Not only would they not be going home for Christmas, but they wouldn’t be going home, ever. One of their last wishes was to have a Marine visit them — with a toy in hand, of course.
“I believe Toys for Tots is an important organization for men and women because it brings us together for a positive cause,” Sardine said in an email interview. “Giving back to the children in our neighborhoods lets everyone know regardless of the hardships we go through, that we [Marines] will always be here to take care of our local families and children.”
Creation of Toys for Tots
Since 1948, Marine Corps Reserve units have been collecting and distributing an average of 18 million toys to approximately 7 million children each holiday season – more than 272 million to date.
Additionally, Toys for Tots – an official activity of the Marine Corps – has a literacy program providing local nonprofit organizations with books to distribute to children in need. Retired Marine Lt. Gen. James B. Laster, Toys for Tots’ President and CEO, said there are roughly 15 million children at or below the poverty level in the United States.
“Last year, we supported about 7.4 million of those children,” Laster said, “so we’re only hitting about half. My goal is to continue increasing that level until we have reached every child in poverty in every state.”
Laster, who served on active duty for 39 years, has served as its leader since Jan. 1, 2020. He wanted to stay connected to the Marines after retirement, and he had seen firsthand what a difference Toys for Tots makes in so many people’s lives.
“We have been contacted by Marines on active duty right now who said that if they hadn’t had the benefit of receiving a toy or book from the Toys for Tots Foundation when they were young, it may have changed their outlook on life to the extent that they may not have turned out the way they did,” Laster said. “In once case, it was two brothers who decided to go into the Marine Corps together just to pay back a little bit of what Toys for Tots did for them.”
How to donate
Sardine, the Toys for Tots coordinator in Garden City, New York, is responsible for everything from the edge of Queens, New York City, to the end of Long Island. It isn’t easy, he said, but it’s worth it.

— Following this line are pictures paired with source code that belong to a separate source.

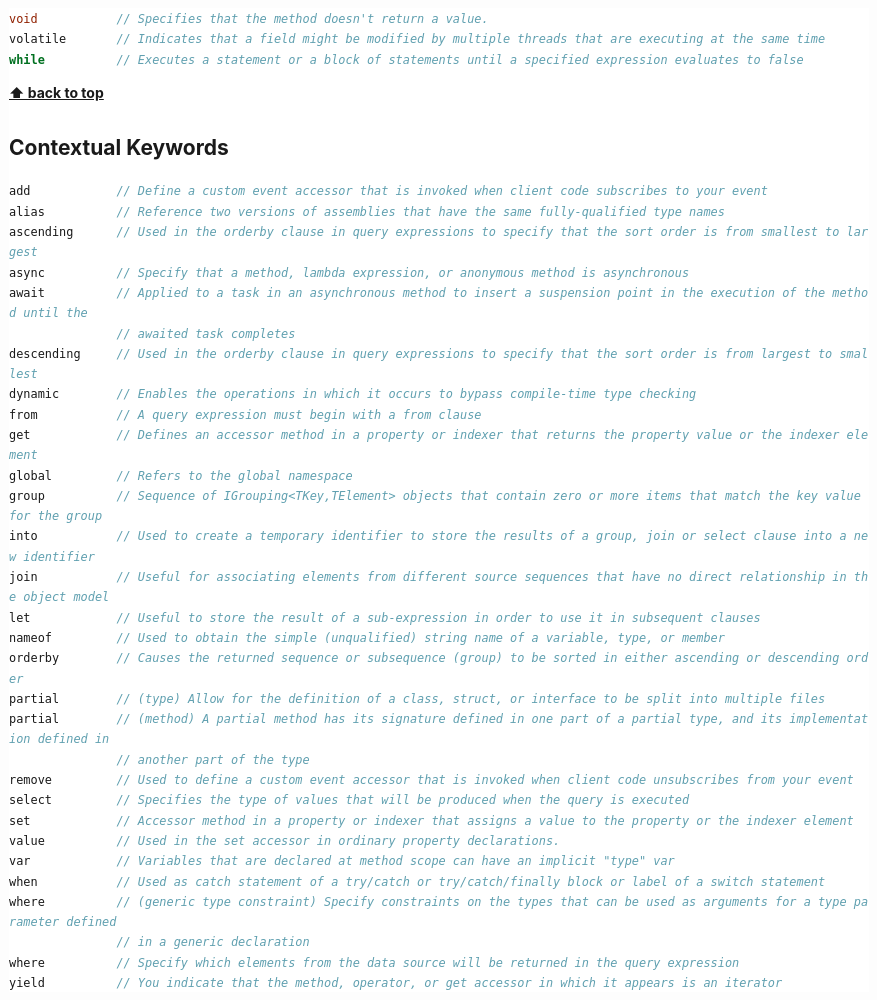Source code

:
 ```csharp
void           // Specifies that the method doesn't return a value.
volatile       // Indicates that a field might be modified by multiple threads that are executing at the same time
while          // Executes a statement or a block of statements until a specified expression evaluates to false
```

**[⬆ back to top](#table-of-contents)**

## Contextual Keywords

```csharp
add            // Define a custom event accessor that is invoked when client code subscribes to your event
alias          // Reference two versions of assemblies that have the same fully-qualified type names
ascending      // Used in the orderby clause in query expressions to specify that the sort order is from smallest to largest
async          // Specify that a method, lambda expression, or anonymous method is asynchronous
await          // Applied to a task in an asynchronous method to insert a suspension point in the execution of the method until the
               // awaited task completes
descending     // Used in the orderby clause in query expressions to specify that the sort order is from largest to smallest
dynamic        // Enables the operations in which it occurs to bypass compile-time type checking
from           // A query expression must begin with a from clause
get            // Defines an accessor method in a property or indexer that returns the property value or the indexer element
global         // Refers to the global namespace
group          // Sequence of IGrouping<TKey,TElement> objects that contain zero or more items that match the key value for the group
into           // Used to create a temporary identifier to store the results of a group, join or select clause into a new identifier
join           // Useful for associating elements from different source sequences that have no direct relationship in the object model
let            // Useful to store the result of a sub-expression in order to use it in subsequent clauses
nameof         // Used to obtain the simple (unqualified) string name of a variable, type, or member
orderby        // Causes the returned sequence or subsequence (group) to be sorted in either ascending or descending order
partial        // (type) Allow for the definition of a class, struct, or interface to be split into multiple files
partial        // (method) A partial method has its signature defined in one part of a partial type, and its implementation defined in
               // another part of the type
remove         // Used to define a custom event accessor that is invoked when client code unsubscribes from your event
select         // Specifies the type of values that will be produced when the query is executed
set            // Accessor method in a property or indexer that assigns a value to the property or the indexer element
value          // Used in the set accessor in ordinary property declarations.
var            // Variables that are declared at method scope can have an implicit "type" var
when           // Used as catch statement of a try/catch or try/catch/finally block or label of a switch statement
where          // (generic type constraint) Specify constraints on the types that can be used as arguments for a type parameter defined
               // in a generic declaration
where          // Specify which elements from the data source will be returned in the query expression
yield          // You indicate that the method, operator, or get accessor in which it appears is an iterator
```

The motivation is often personal.
“Some Marines came from poverty and have experienced Christmas with no toys, food or family. Because of that, we know how it feels,” Sardine said. “That’s why we work so hard to ensure no child misses a Christmas. We not only serve and protect our country, but we serve our communities and the families in it.”
Headquartered at Quantico, Virginia, Toys for Tots operates in more than 800 communities in every state, as well as Puerto Rico, Guam and the U.S. Virgin Islands. Local campaigns kicked off in late October and run through mid-December.

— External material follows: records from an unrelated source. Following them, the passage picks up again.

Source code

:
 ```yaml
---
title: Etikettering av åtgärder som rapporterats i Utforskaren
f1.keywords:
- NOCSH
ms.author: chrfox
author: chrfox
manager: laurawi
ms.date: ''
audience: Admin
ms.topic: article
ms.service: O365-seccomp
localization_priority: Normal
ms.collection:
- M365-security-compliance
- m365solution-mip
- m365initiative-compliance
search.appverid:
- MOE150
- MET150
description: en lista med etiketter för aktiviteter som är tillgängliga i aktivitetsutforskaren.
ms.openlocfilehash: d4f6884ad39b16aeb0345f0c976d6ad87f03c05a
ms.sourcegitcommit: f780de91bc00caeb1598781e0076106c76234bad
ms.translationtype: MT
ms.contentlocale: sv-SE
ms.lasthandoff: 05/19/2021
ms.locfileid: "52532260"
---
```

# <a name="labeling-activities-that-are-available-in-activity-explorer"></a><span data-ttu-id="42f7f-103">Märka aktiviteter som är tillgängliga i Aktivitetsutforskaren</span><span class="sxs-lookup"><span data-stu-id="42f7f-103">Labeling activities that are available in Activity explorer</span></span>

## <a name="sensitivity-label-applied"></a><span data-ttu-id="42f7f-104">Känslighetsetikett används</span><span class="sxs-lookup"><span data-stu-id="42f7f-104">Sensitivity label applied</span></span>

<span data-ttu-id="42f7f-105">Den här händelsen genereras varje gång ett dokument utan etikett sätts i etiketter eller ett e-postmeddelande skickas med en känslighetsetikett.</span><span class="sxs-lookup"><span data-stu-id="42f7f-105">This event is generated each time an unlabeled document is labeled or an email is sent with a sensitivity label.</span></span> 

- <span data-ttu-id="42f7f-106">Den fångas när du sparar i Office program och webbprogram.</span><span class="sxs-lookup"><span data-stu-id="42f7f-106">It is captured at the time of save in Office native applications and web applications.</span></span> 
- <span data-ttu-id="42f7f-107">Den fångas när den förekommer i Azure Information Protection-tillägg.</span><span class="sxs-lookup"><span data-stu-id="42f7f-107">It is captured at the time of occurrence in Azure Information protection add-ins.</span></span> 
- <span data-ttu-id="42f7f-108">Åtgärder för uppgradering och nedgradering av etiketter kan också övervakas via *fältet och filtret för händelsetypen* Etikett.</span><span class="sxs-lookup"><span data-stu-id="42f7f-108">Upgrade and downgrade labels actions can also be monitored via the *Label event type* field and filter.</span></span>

Specially marked bins are set up at local businesses, where shoppers place new, unwrapped toys and books.
More than 26,000 volunteers assist Marines to collect, sort and distribute toys in their towns and cities. More than 604 million toys have been given out so far this season alone.
“We couldn’t do this without the generosity of the American people who drop off a toy or book into one of our boxes,” Laster said. “They’re the ones who really make it happen.”